** Passage for review follows **

In Iraq, cemetery is symbol of militia's vow to fight if U.S. forces delay exit
NAJAF, IRAQ -- The followers of cleric Moqtada al-Sadr call this plot of land on the edge of this holy Shiite city the Freedom Cemetery.
It is barren, nondescript desert ground, a two-acre section within the Sadrist Martyrs' cemetery. The graves have not been excavated. But it is reserved for a purpose: the possibility that U.S. forces might stay beyond the Dec. 31, 2011, departure deadline mandated by a security agreement between the United States and Iraq.
If that happens, members of the Mahdi Army, a militant Shiite group that bills itself as a resistance force against the U.S. occupation, have promised to rise up and fight to the death. Their bodies would be buried in the cemetery.
"If the Americans leave, which we don't think they will, we'll make it a burial site for our parents," said Abu Mohammed, who oversees the Sadrist cemetery, where 4,250 fighters and Sadr supporters are buried. "If their exit is delayed, we will fight and give our blood.

** End of Passage for review **
** Recorded data follows **

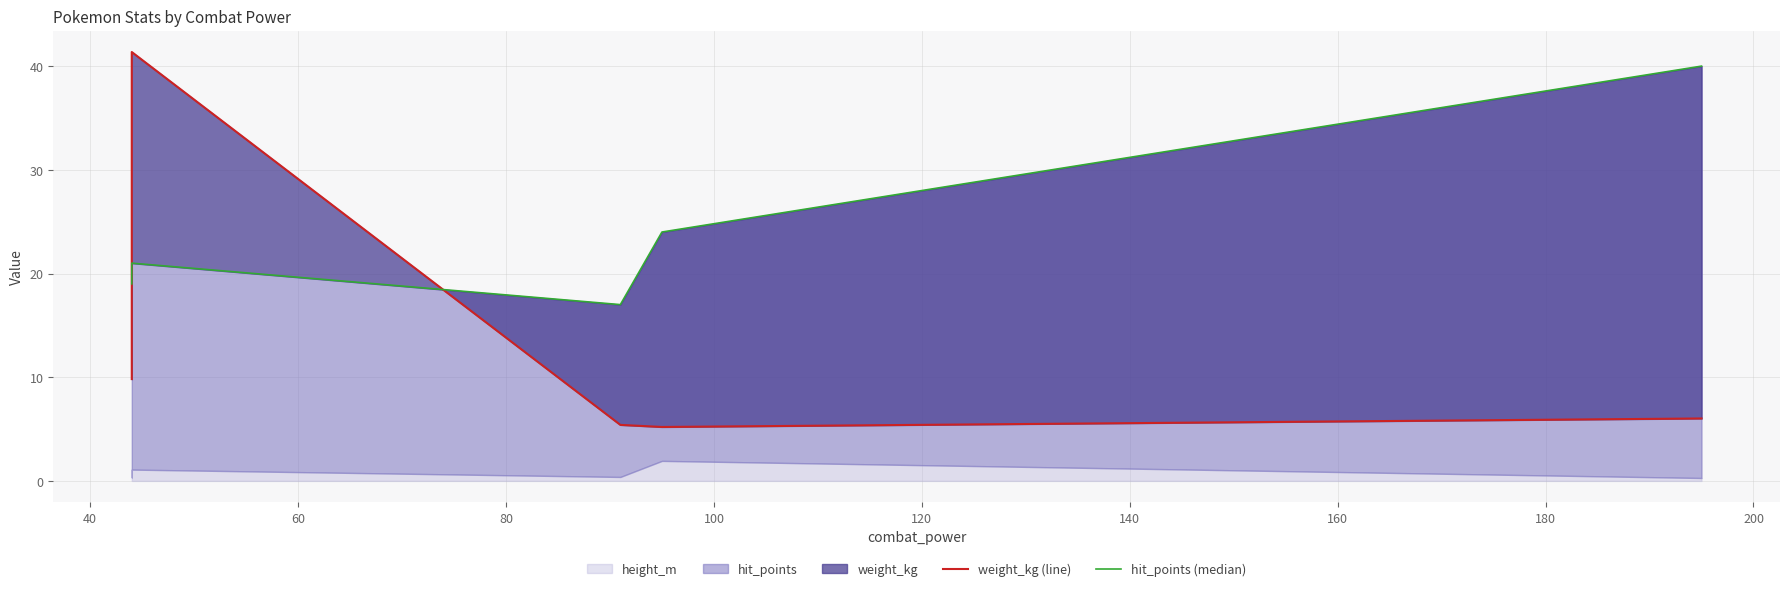

Reading left to right, what are all the values shown in this chart?

weight_kg (line): 9.8	41.4	5.4	5.2	6.0
hit_points (median): 19.0	21.0	17.0	24.0	40.0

** End of Recorded data **

§ **Check your understanding**:
a) In the article on the Freedom Cemetery, rewrite the passage from "If that happens, members" up to and including "give our blood.", substituting "Sadrist militia" for "Mahdi Army".
b) Condense the paragraph of the article on the Freedom Cemetery that opens "It is barren, nondescript desert ground", keeping its main facts.
The data bears no relation to the article on the Freedom Cemetery.

§ **Task answers**:
a)
If that happens, members of the Sadrist militia, a militant Shiite group that bills itself as a resistance force against the U.S. occupation, have promised to rise up and fight to the death. Their bodies would be buried in the cemetery.
"If the Americans leave, which we don't think they will, we'll make it a burial site for our parents," said Abu Mohammed, who oversees the Sadrist cemetery, where 4,250 fighters and Sadr supporters are buried. "If their exit is delayed, we will fight and give our blood.

b) The plot is a two-acre stretch of empty desert within the Sadrist Martyrs' cemetery. No graves have been dug yet. It is set aside in case U.S. forces remain past the Dec. 31, 2011, withdrawal deadline set by the U.S.-Iraq security agreement.